Em 2013 Jacupiranga enfrentou o maior surto de dengue, sendo considerada a cidade com a situação mais crítica do Vale, com 2.152 casos suspeitos e 2.090 casos confirmados


Os dias estão tipicamente de verão. Muito sol e temperaturas elevadas com quedas de chuva ao final da tarde. Para muitos esse tempinho é maravilhoso, mas, vale ressaltar que ele é um grande aliado do mosquito da dengue (Aedes aegypti,), que precisa da água parada para se desenvolver e, a melhor maneira de se combater este mal é atuando de forma preventiva, impedindo a reprodução do mosquito. Sendo assim, a Prefeitura Municipal de Jacupiranga alerta para que os moradores não se descuidem, toda atenção é necessária para que o mosquito não se desenvolva.
“Nós continuamos com nossas ações de prevenção à dengue, mas a colaboração dos moradores é essencial. Não adianta tomar as medidas cabíveis apenas quando aparece os casos da doença.

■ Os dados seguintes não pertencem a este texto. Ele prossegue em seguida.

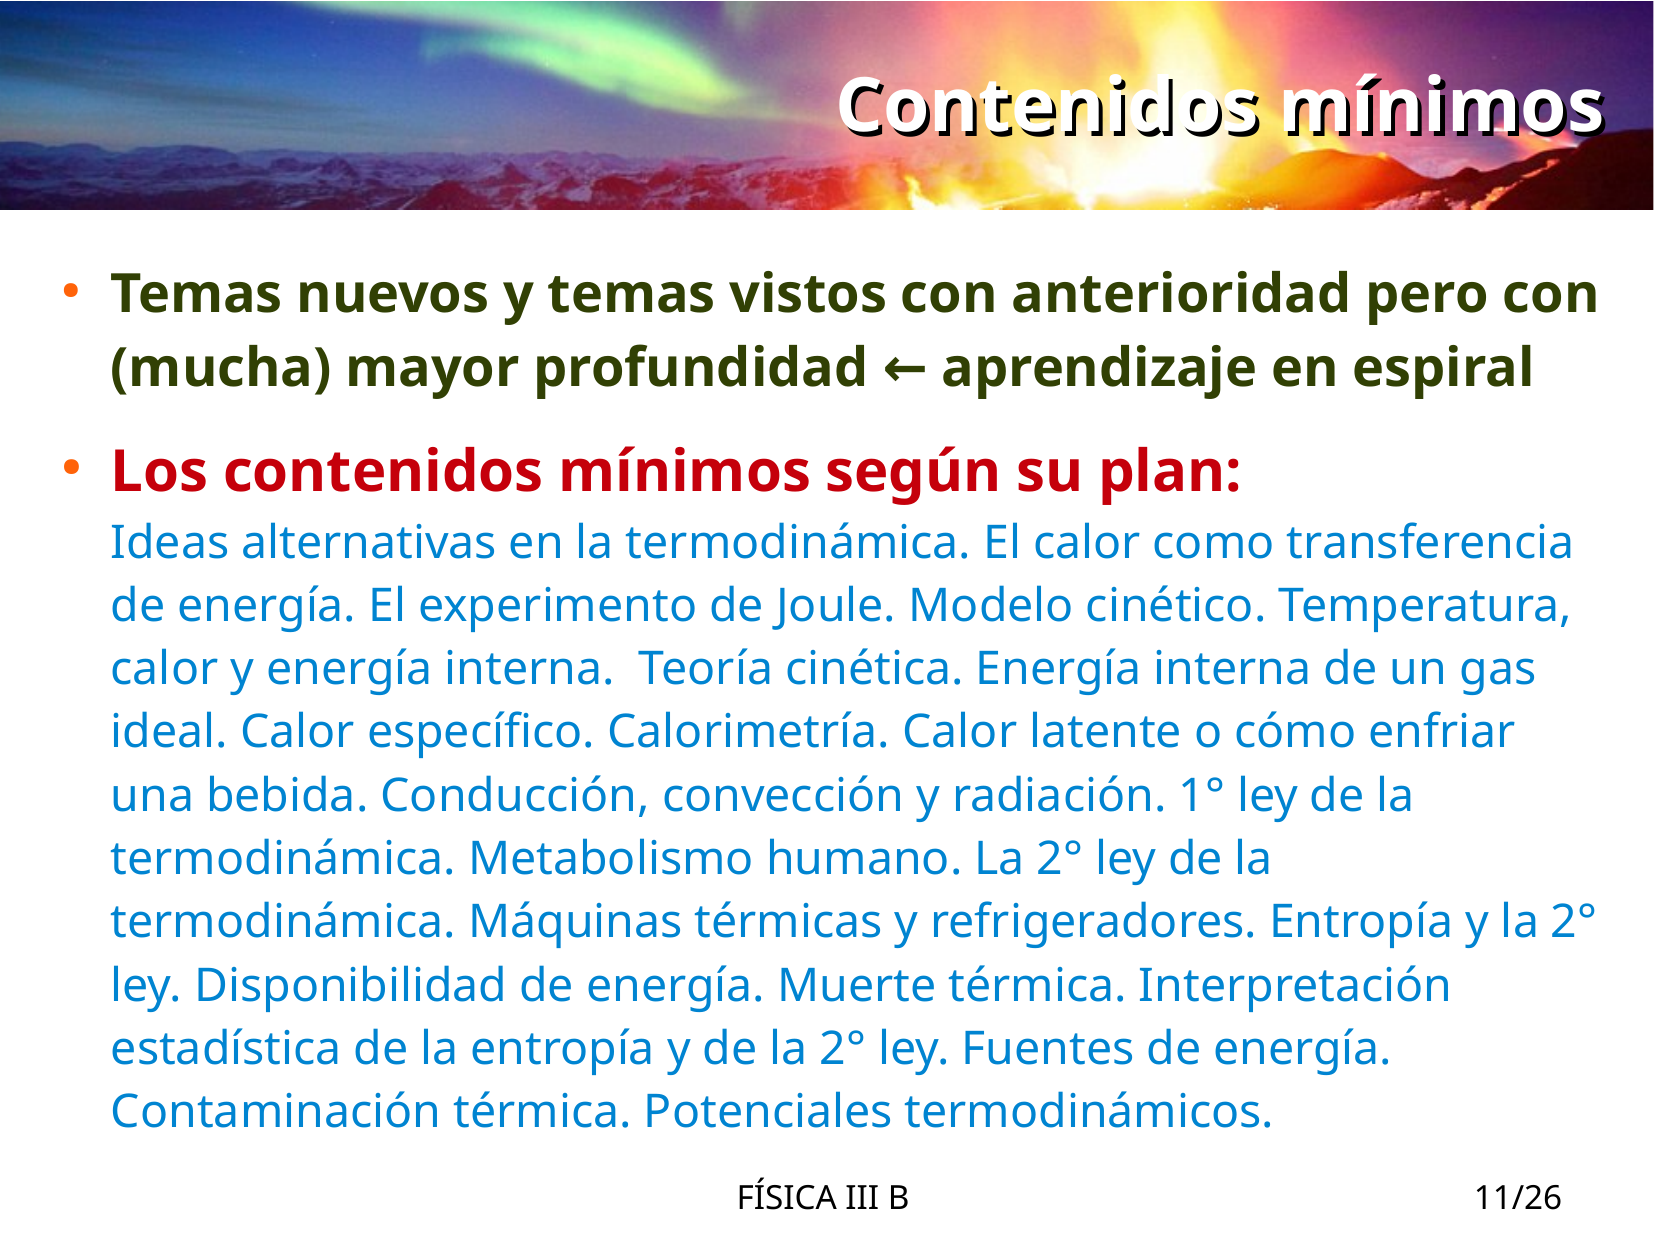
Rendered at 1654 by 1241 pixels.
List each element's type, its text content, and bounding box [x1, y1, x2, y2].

picture [0, 1, 1654, 210]
title Contenidos mínimos [45, 15, 1606, 191]
list Temas nuevos y temas vistos con anterioridad pero con (mucha) mayor profundidad ← aprendizaje en espiral Los contenidos mínimos según su plan: Ideas alternativas en la termodinámica. El calor como transferencia de energía. El experimento de Joule. Modelo cinético. Temperatura, calor y energía interna. Teoría cinética. Energía interna de un gas ideal. Calor específico. Calorimetría. Calor latente o cómo enfriar una bebida. Conducción, convección y radiación. 1° ley de la termodinámica. Metabolismo humano. La 2° ley de la termodinámica. Máquinas térmicas y refrigeradores. Entropía y la 2° ley. Disponibilidad de energía. Muerte térmica. Interpretación estadística de la entropía y de la 2° ley. Fuentes de energía. Contaminación térmica. Potenciales termodinámicos. [45, 255, 1606, 1156]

Todos devem cuidar para não deixar água parada durante todo o ano e a atenção deve ser redobrada no verão. A única forma de combatermos a doença é com cada um fazendo sua parte”, alerta a chefe da Vigilância Sanitária, Luciele Cristino.
Jacupiranga, no início de 2013, enfrentou o maior surto de dengue de toda a história do município - que começou em 2012 - sendo considerada de longe a cidade com a situação mais crítica do Vale do Ribeira, com 2.152 casos suspeitos e 2.090 casos confirmados de dengue, de acordo com informações da Vigilância Sanitária do município.
As ações de rotina, assim como vistorias e bloqueios nas residências, eram realizadas periodicamente e, em seguida, começou a fiscalização de terrenos baldios para notificações quando necessário, devido a Lei Municipal n° 1.089, de 21 de janeiro de 2013.
Além disso, outras diversas ações foram realizadas, assim como palestras nas escolas a fim de conscientizar as crianças e ensiná-las no combate e prevenção da doença.
Tanto trabalho valeu a pena e, em 2014, poucos casos foram detectados no município: 10 suspeitos e apenas dois confirmados.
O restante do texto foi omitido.